P-38 captured!

One of the captured P-38s was delivered to the Germans by an American pilot who defected:

Captured P-38 Lightning

Actually an F-5E, a reconnaissance version of the P-38. This particular aircraft, sporting Luftwaffe markings, was stolen by American pilot Martin James Monti when he defected to the German side.

Monti left his base in Karachi, Pakistan on October 13, 1944, hitched a ride aboard a C-46 to Cairo, and from there he traveled to Italy via Tripoli. He stole the plane from the 354th Air Service Squadron and flew it to Milan, where he surrendered it to the Germans and defected. He became a member of the SS, gained the rank of lieutenant, and participated in radio propaganda broadcasts to the United States and to American troops in Europe under the pseudonym Captain Martin Wiethaupt. After the German surrender, he returned to Italy and and turned himself in at the Fifth Army Headquarters, still wearing his SS uniform.

Monti was court-martialed and sentenced to 15 years for desertion, but was pardoned after less than a year on the condition that he join the Army as a private. In 1948, having achieved the rank of sergeant, he was given a general discharge under honorable conditions, but was promptly arrested by the FBI, as his activities in Germany had become known. Ultimately, Monti was tried for treason and sentenced to 25 years in prison and a $10,000 fine. He was paroled in 1960, and died in 2000.
 
The Italians acquired a P-38G due to a navigational error:


U.S. Army Air Force Resource Center - A Warbirds Resource Group Site

Italian pilots in the Mediterranean theatre started to face P-38s from late 1942 and considered it a formidable foe compared to other fighters, including the Supermarine Spitfire. A small number of P-38s fell into the hands of German and Italian units and were subsequently tested and used in combat.

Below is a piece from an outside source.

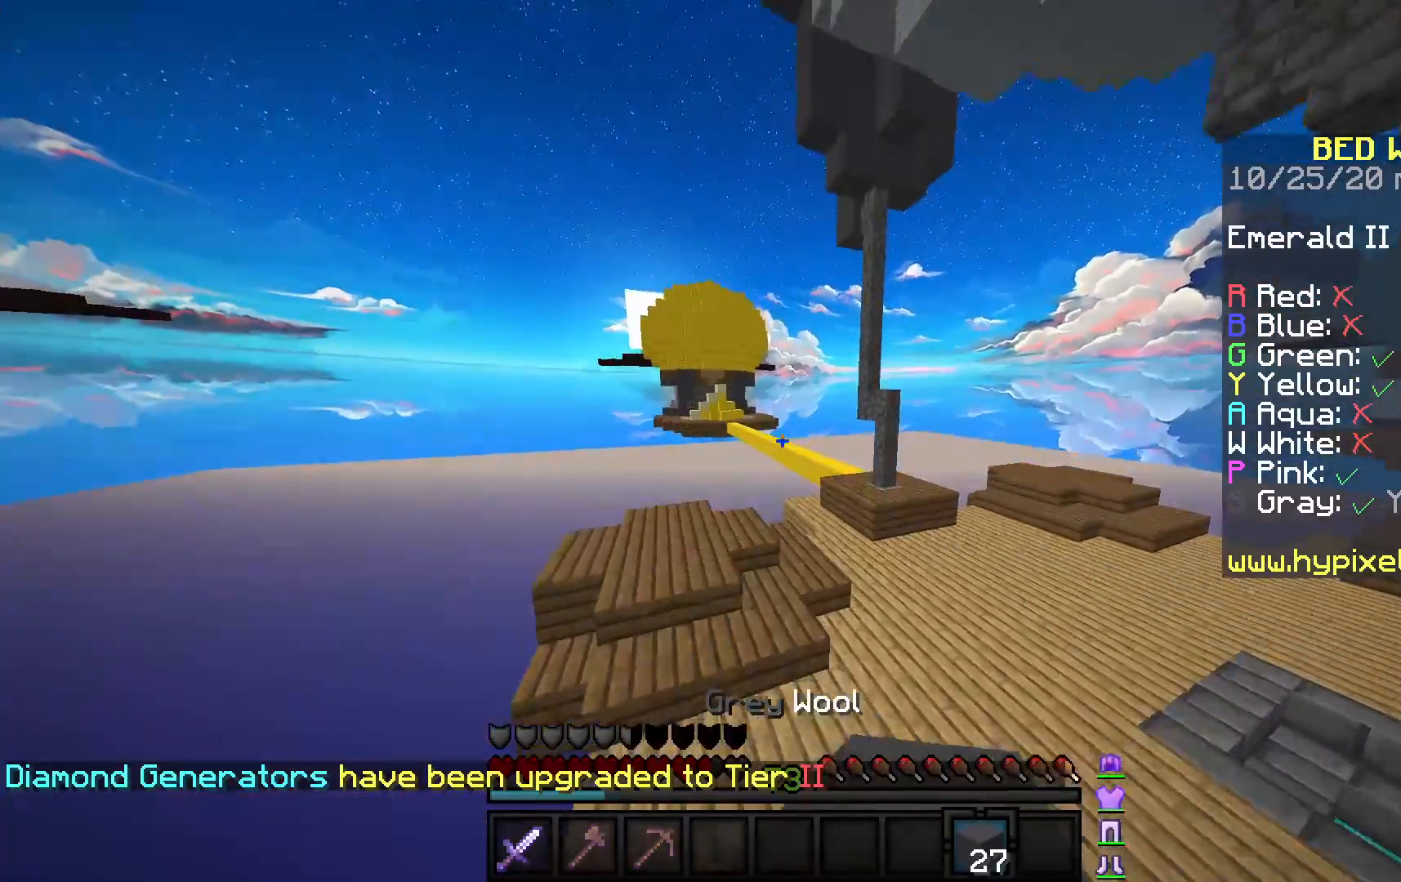
{"keys": ["d", "space", "w"], "mouse": [], "events": [[17, "d", "down"], [67, "space", "up"], [283, "space", "down"]]}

On 12 June 1943, a P-38G, while flying a special mission between Gibraltar and Malta, landed on the airfield of Capoterra (Cagliari), in Sardinia, from navigation error due to a compass failure. Regia Aeronautica chief test pilot colonnello Lieutenant Colonel Angelo Tondi flew the aircraft to Guidonia airfield where the P-38G was evaluated. On 11 August 1943, Tondi took off to intercept a formation of about 50 B-24s, returning from the bombing of Terni (Umbria). Tondi attacked a bomber that fell off the shore of Torvaianica, near Rome, while six airmen were parachuting. That was the first and last war mission for the plane, as the Italian petrol was too corrosive for the Lockheed tanks. Other Lightnings were eventually acquired by Italy for postwar service.